You should be able to use much of the code in SimpleCons. The novel aspect of this type is the generative nature of next. With SimpleCons, next returns something that exists already, namely, the value in the tail field. Here, the next of the integer range [7,20) is [8,20 – it is a new SimpleIntRange object.

Here is my implementation, leaving out the parts that are identical to SimpleCons.

[<AllowNullLiteral>]
type SimpleIntRange private (startVal: int, endVal: int) =

    interface ISeq with
        member _.first() = upcast startVal

        member this.more() =
            if startVal = endVal then
                upcast SimpleEmptySeq()
            else
                upcast SimpleIntRange(startVal + 1, endVal)

        member this.cons(o) = upcast SimpleCons(o, (this :> ISeq))

    interface IPersistentCollection with
        member _.count() = endVal - startVal + 1

Our type will hold two fields, startVal and endVal. I have made the constructor private, to be called only from our code. When we do so, we will make sure that startVal < endVal, because otherwise we have an empty sequence and can return something else.

The definition of first should be obvious. For more, we detect when we have hit the end, hence the special case return of a SimpleEmptySeq; otherwise, it returns an object representing the range one step further along.

For cons, note that we can cons anything on to the front, so the result will not be a SimpleIntRange. We need a sequence that has the item at the front and our SimpleIntRange following; a SimpleCons will provide exactly that.

As for count, you have to know how to count.

How about the create method. Here is one possible implementation.

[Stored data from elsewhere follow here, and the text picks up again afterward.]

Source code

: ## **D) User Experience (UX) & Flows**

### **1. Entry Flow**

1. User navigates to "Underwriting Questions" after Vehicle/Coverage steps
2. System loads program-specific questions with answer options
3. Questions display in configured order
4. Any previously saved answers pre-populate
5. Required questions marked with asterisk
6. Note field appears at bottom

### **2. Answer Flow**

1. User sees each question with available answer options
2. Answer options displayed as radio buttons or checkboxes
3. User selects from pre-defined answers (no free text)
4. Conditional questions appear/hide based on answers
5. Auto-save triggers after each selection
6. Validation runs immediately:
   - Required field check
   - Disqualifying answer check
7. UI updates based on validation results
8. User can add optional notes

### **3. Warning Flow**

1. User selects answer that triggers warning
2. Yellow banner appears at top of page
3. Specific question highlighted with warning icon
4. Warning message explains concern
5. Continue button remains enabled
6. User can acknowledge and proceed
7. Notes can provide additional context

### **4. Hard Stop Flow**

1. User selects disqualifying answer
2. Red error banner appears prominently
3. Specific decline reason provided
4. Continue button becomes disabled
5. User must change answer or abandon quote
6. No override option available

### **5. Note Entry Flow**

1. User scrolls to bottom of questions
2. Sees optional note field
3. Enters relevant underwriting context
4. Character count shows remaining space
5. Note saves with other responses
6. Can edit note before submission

    static member create(startVal,endVal) : ISeq = 
        if endVal <= startVal then  
            SimpleEmptySeq()
        else
            SimpleIntRange(startVal,endVal)

A string sequence

This is similar in that next requires a new object to be created. The next of the sequence of characters based on "abcd" is a sequence for "bcd". One could create a new SimpleStringSeq with the truncated string. However, that creates a new string on each iteration step – that seems wasteful. Instead, we can include in our object an index indicating the position of the first character in the string.

Again, I leave out the duplicate code.

type SimpleStringSeq private (index : int, source : string) =

    interface IPersistentCollection with
        member _.count() = 
            if index < source.Length then source.Length-index else 0

        member this.equiv(o) =
            match o with
            | :? Seqable as s -> Util.seqEquiv (this :> ISeq) (s.seq ())
            | _ -> false

    interface ISeq with
        member _.first() = upcast source[index]
        member this.next() =
            if index + 1 < source.Length then
                SimpleStringSeq(index+1,source)
             else
                null
            
        member this.more() =
            let s = (this :> ISeq).next()
            if isNull s then SimpleEmptySeq()
            else s

count and first should be obvious.

I did play a little trick with more versus next. In SimpleCons, we showed defining next in terms of more. That is one trick. Another trick seen in the Clojure source is the opposite: Define more in terms of next. This can be done when deciding what is the next item is very straightforward. Here, next directly decides whether there is a sequence with elements to follow. If not, null can be returned. more can call next. If null comes back, more cannot just return null – it must return “a logical sequence for which seq returns nil,” i.e., a SimpleEmptySeq.

Finally, our create function:

    static member create (source : string) : ISeq =
        match source.Length with
        | 0 -> null
        | _ -> upcast SimpleStringSeq(0,source)

Source code for these examples are available at ClojureCLR-Next repo.